Debemos decir, por otra parte, que la adecuada gestión externa del Estado, en lo que concierne al sector público, se dará sólo si existe un trabajo coordinado y orientado hacia objetivos comunes fijados en consenso entre todas las organizaciones del sector público y también de la sociedad civil. Ello no quiere decir, que el sector público, en el marco de la propia competencia internacional, deba asumir roles que por naturaleza le corresponden al sector privado. Es importante que la sociedad civil tome conciencia de su verdadero papel en el contexto actual de la sociedad global, altamente cambiante y competitiva, donde ya no participa solamente como sector exportador.

Fortalecer al Estado no significa redimensionar sólo el aparato público, significa también que la misma sociedad civil asuma el papel que le corresponde desempeñar en la sociedad global y muestre conductas orientadas hacia ese fín. El Congreso, como representante auténtico de la población nacional, debe identificar con el Poder Ejecutivo los grandes objetivos nacionales así como las grandes líneas de acción de la sociedad civil para, a su vez, normar su ejecución.
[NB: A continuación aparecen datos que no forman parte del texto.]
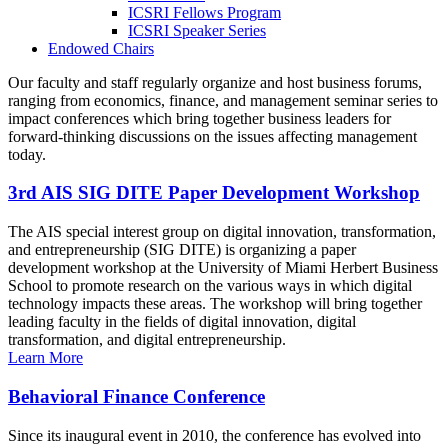
ICSRI Fellows Program
ICSRI Speaker Series
Endowed Chairs
Our faculty and staff regularly organize and host business forums,
ranging from economics, finance, and management seminar series to
impact conferences which bring together business leaders for
forward-thinking discussions on the issues affecting management
today.
3rd AIS SIG DITE Paper Development Workshop
The AIS special interest group on digital innovation, transformation,
and entrepreneurship (SIG DITE) is organizing a paper
development workshop at the University of Miami Herbert Business
School to promote research on the various ways in which digital
technology impacts these areas. The workshop will bring together
leading faculty in the fields of digital innovation, digital
transformation, and digital entrepreneurship.
Learn More
Behavioral Finance Conference
Since its inaugural event in 2010, the conference has evolved into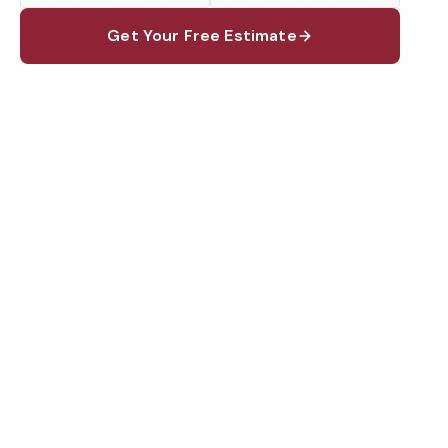
Get Your Free Estimate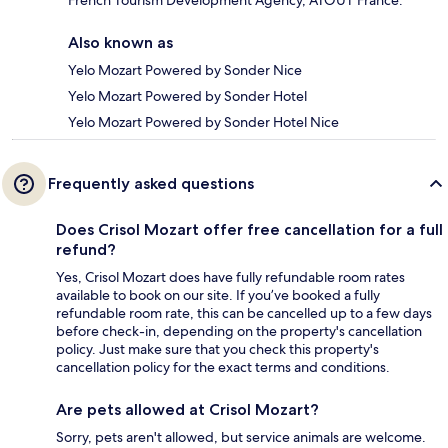
Also known as
Yelo Mozart Powered by Sonder Nice
Yelo Mozart Powered by Sonder Hotel
Yelo Mozart Powered by Sonder Hotel Nice
Frequently asked questions
Does Crisol Mozart offer free cancellation for a full
refund?
Yes, Crisol Mozart does have fully refundable room rates
available to book on our site. If you’ve booked a fully
refundable room rate, this can be cancelled up to a few days
before check-in, depending on the property's cancellation
policy. Just make sure that you check this property's
cancellation policy for the exact terms and conditions.
Are pets allowed at Crisol Mozart?
Sorry, pets aren't allowed, but service animals are welcome.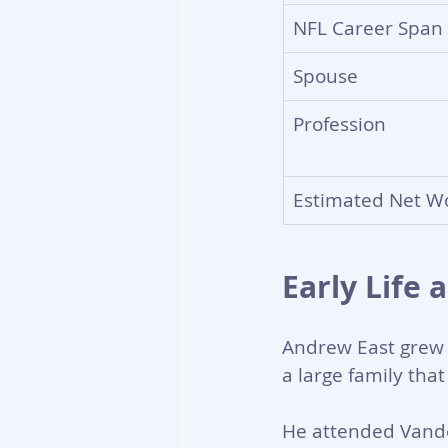
NFL Career Span
Spouse
Profession
Estimated Net W
Early Life 
Andrew East grew u
a large family that
He attended Vande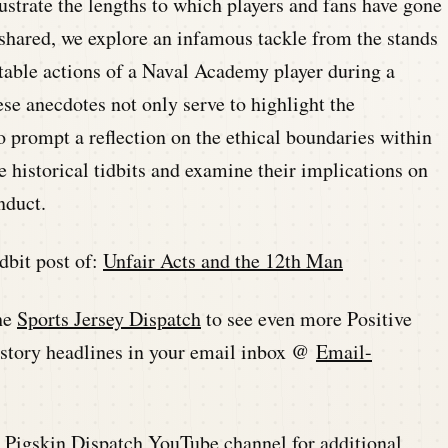
lustrate the lengths to which players and fans have gone
s shared, we explore an infamous tackle from the stands
table actions of a Naval Academy player during a
se anecdotes not only serve to highlight the
so prompt a reflection on the ethical boundaries within
e historical tidbits and examine their implications on
nduct.
dbit post of:
Unfair Acts and the 12th Man
he
Sports Jersey Dispatch
to see even more Positive
history headlines in your email inbox @
Email-
he Pigskin Dispatch YouTube channel for additional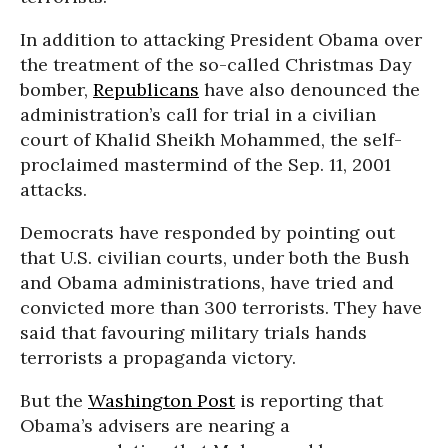
In addition to attacking President Obama over
the treatment of the so-called Christmas Day
bomber,
Republicans
have also denounced the
administration’s call for trial in a civilian
court of Khalid Sheikh Mohammed, the self-
proclaimed mastermind of the Sep. 11, 2001
attacks.
Democrats have responded by pointing out
that U.S. civilian courts, under both the Bush
and Obama administrations, have tried and
convicted more than 300 terrorists. They have
said that favouring military trials hands
terrorists a propaganda victory.
But the
Washington Post
is reporting that
Obama’s advisers are nearing a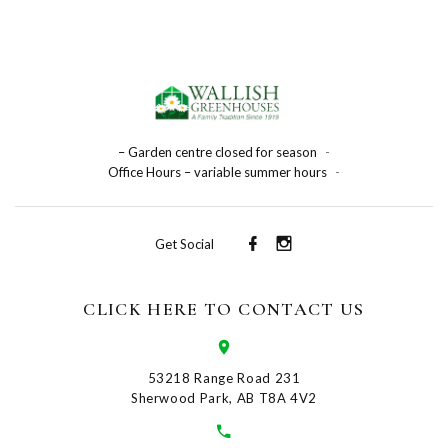
– Garden centre closed for season
-
Office Hours – variable summer hours
-
Get Social
CLICK HERE TO CONTACT US
53218 Range Road 231
Sherwood Park, AB T8A 4V2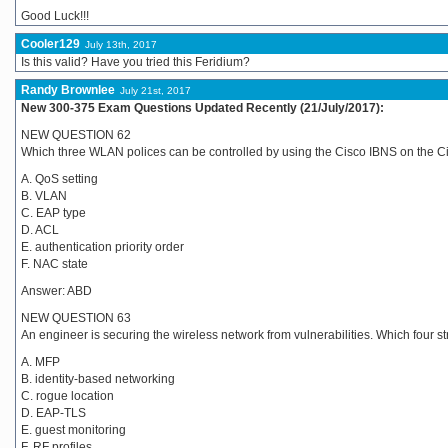
Good Luck!!!
Cooler129
July 13th, 2017
Is this valid? Have you tried this Feridium?
Randy Brownlee
July 21st, 2017
New 300-375 Exam Questions Updated Recently (21/July/2017):
NEW QUESTION 62
Which three WLAN polices can be controlled by using the Cisco IBNS on the
A. QoS setting
B. VLAN
C. EAP type
D. ACL
E. authentication priority order
F. NAC state
Answer: ABD
NEW QUESTION 63
An engineer is securing the wireless network from vulnerabilities. Which four 
A. MFP
B. identity-based networking
C. rogue location
D. EAP-TLS
E. guest monitoring
F. RF profiles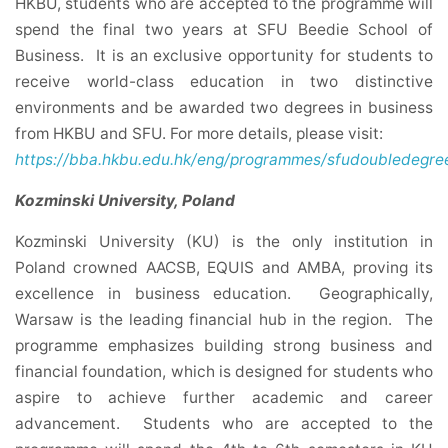
HKBU, students who are accepted to the programme will
spend the final two years at SFU Beedie School of
Business. It is an exclusive opportunity for students to
receive world-class education in two distinctive
environments and be awarded two degrees in business
from HKBU and SFU. For more details, please visit:
https://bba.hkbu.edu.hk/eng/programmes/sfudoubledegree
Kozminski University, Poland
Kozminski University (KU) is the only institution in
Poland crowned AACSB, EQUIS and AMBA, proving its
excellence in business education. Geographically,
Warsaw is the leading financial hub in the region. The
programme emphasizes building strong business and
financial foundation, which is designed for students who
aspire to achieve further academic and career
advancement. Students who are accepted to the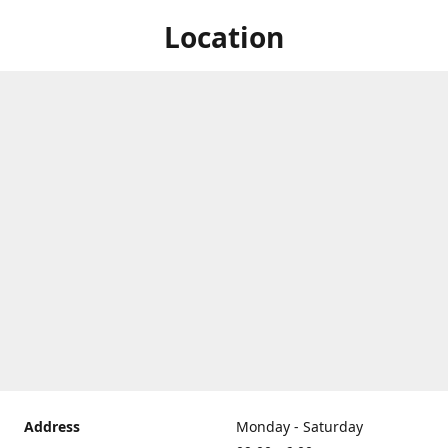
Location
Address
Monday - Saturday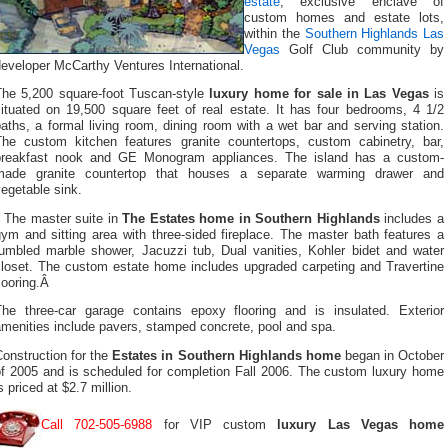
estate
, exclusive enclave of
custom homes and estate lots,
within the
Southern Highlands Las
Vegas
Golf Club community by
eveloper McCarthy Ventures International.
The 5,200 square-foot Tuscan-style
luxury home for sale in Las Vegas
is
situated on 19,500 square feet of real estate. It has four bedrooms, 4 1/2
aths, a formal living room, dining room with a wet bar and serving station.
The custom kitchen features granite countertops, custom cabinetry, bar,
breakfast nook and GE Monogram appliances. The island has a custom-
made granite countertop that houses a separate warming drawer and
egetable sink.
The master suite in
The Estates home in Southern Highlands
includes a
ym and sitting area with three-sided fireplace. The master bath features a
tumbled marble shower, Jacuzzi tub, Dual vanities, Kohler bidet and water
closet. The custom estate home includes upgraded carpeting and Travertine
looring.Â
The three-car garage contains epoxy flooring and is insulated. Exterior
menities include pavers, stamped concrete, pool and spa.
onstruction for the
Estates in Southern Highlands home
began in October
of 2005 and is scheduled for completion Fall 2006. The custom luxury home
s priced at $2.7 million.
Call 702-505-6988
for VIP custom
luxury Las Vegas home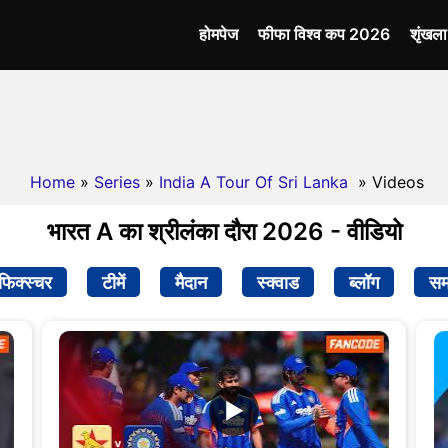
होमपेज
फीफा विश्व कप 2026
शृंखल
Home
»
Series
»
India A Tour Of Sri Lanka
» Videos
भारत A का श्रीलंका दौरा 2026 - वीडियो
फिक्स्चर
टीमें
मैदान
स्क्वाड
ब्लॉग
सम
▶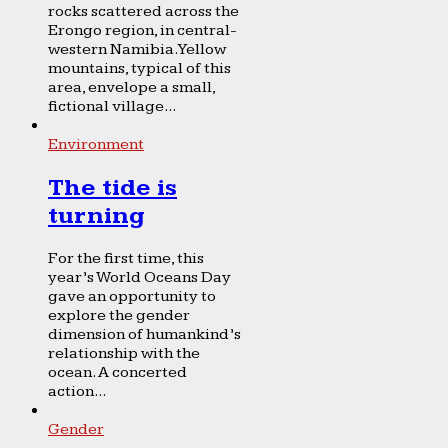
rocks scattered across the
Erongo region, in central-
western Namibia. Yellow
mountains, typical of this
area, envelope a small,
fictional village...
Environment
The tide is
turning
For the first time, this
year’s World Oceans Day
gave an opportunity to
explore the gender
dimension of humankind’s
relationship with the
ocean. A concerted
action...
Gender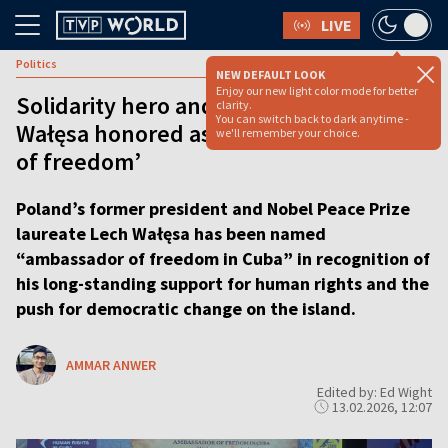
LIVE
Politics
NEW DEFAULT LOOK
Enjoy our new light color mode for better
Solidarity hero and Nobel laureate
clarity.
You can switch back to dark anytime -
Wałęsa honored as Cuba’s ‘ambassador
we'll remember your choice.
of freedom’
Poland’s former president and Nobel Peace Prize
laureate Lech Wałęsa has been named
“ambassador of freedom in Cuba” in recognition of
his long-standing support for human rights and the
push for democratic change on the island.
AMMAR ANWER
Edited by: Ed Wight
13.02.2026, 12:07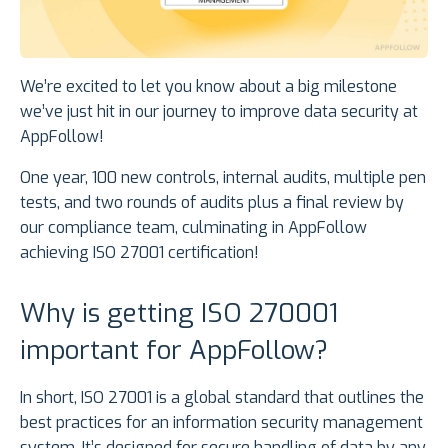
We’re excited to let you know about a big milestone
we’ve just hit in our journey to improve data security at
AppFollow!
One year, 100 new controls, internal audits, multiple pen
tests, and two rounds of audits plus a final review by
our compliance team, culminating in AppFollow
achieving ISO 27001 certification!
Why is getting ISO 270001
important for AppFollow?
In short, ISO 27001 is a global standard that outlines the
best practices for an information security management
system. It’s designed for secure handling of data by any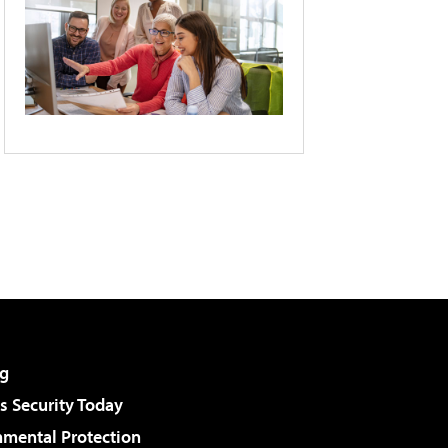
g
 Security Today
nmental Protection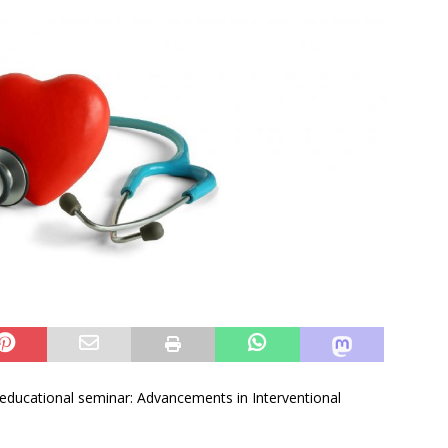
e educational seminar: Advancements in Interventional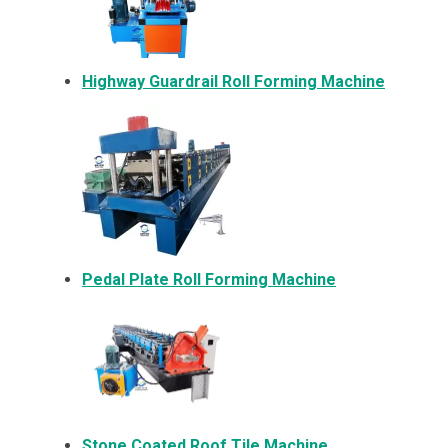
Highway Guardrail Roll Forming Machine
Pedal Plate Roll Forming Machine
Stone Coated Roof Tile Machine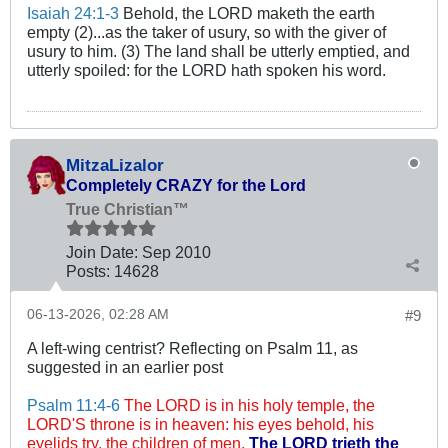
Isaiah 24:1-3
Behold, the LORD maketh the earth
empty (2)...as the taker of usury, so with the giver of
usury to him. (3) The land shall be utterly emptied, and
utterly spoiled: for the LORD hath spoken his word.
MitzaLizalor
Completely CRAZY for the Lord
True Christian™
Join Date:
Sep 2010
Posts:
14628
06-13-2026, 02:28 AM
#9
A left-wing centrist? Reflecting on Psalm 11
, as
suggested in an earlier post
Psalm 11:4-6
The LORD is in his holy temple, the
LORD'S throne is in heaven: his eyes behold, his
eyelids try, the children of men.
The LORD trieth the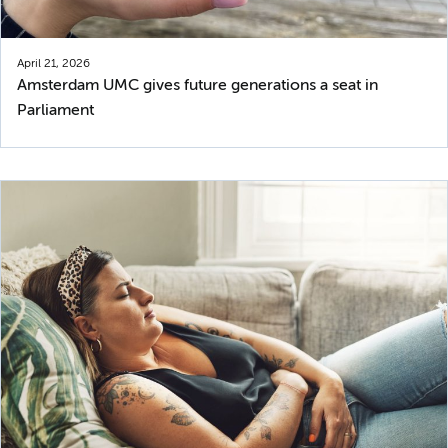
April 21, 2026
Amsterdam UMC gives future generations a seat in
Parliament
En el año 2021 el Perú cumplirá doscientos años de vida independiente y republicana. Mucho antes comenzarán las celebraciones de las diversas gestas precursoras de los prohombres que soñaron con un Perú libre y soberano y cuyas acciones libertarias comenzaron casi con el inicio de su siglo. Es tiempo pues de reflexionar sobre la acción y propósito de aquellos que forjaron la historia del Perú, desde su independencia, y proyectar esa experiencia y conclusiones hacia las generaciones futuras como un homenaje a estos hombres —que no citamos por temor a omitir a muchos— que tuvieron que ofrendar sus propias vidas para conseguir y brindarnos la patria libre y democrática que hoy disfrutamos.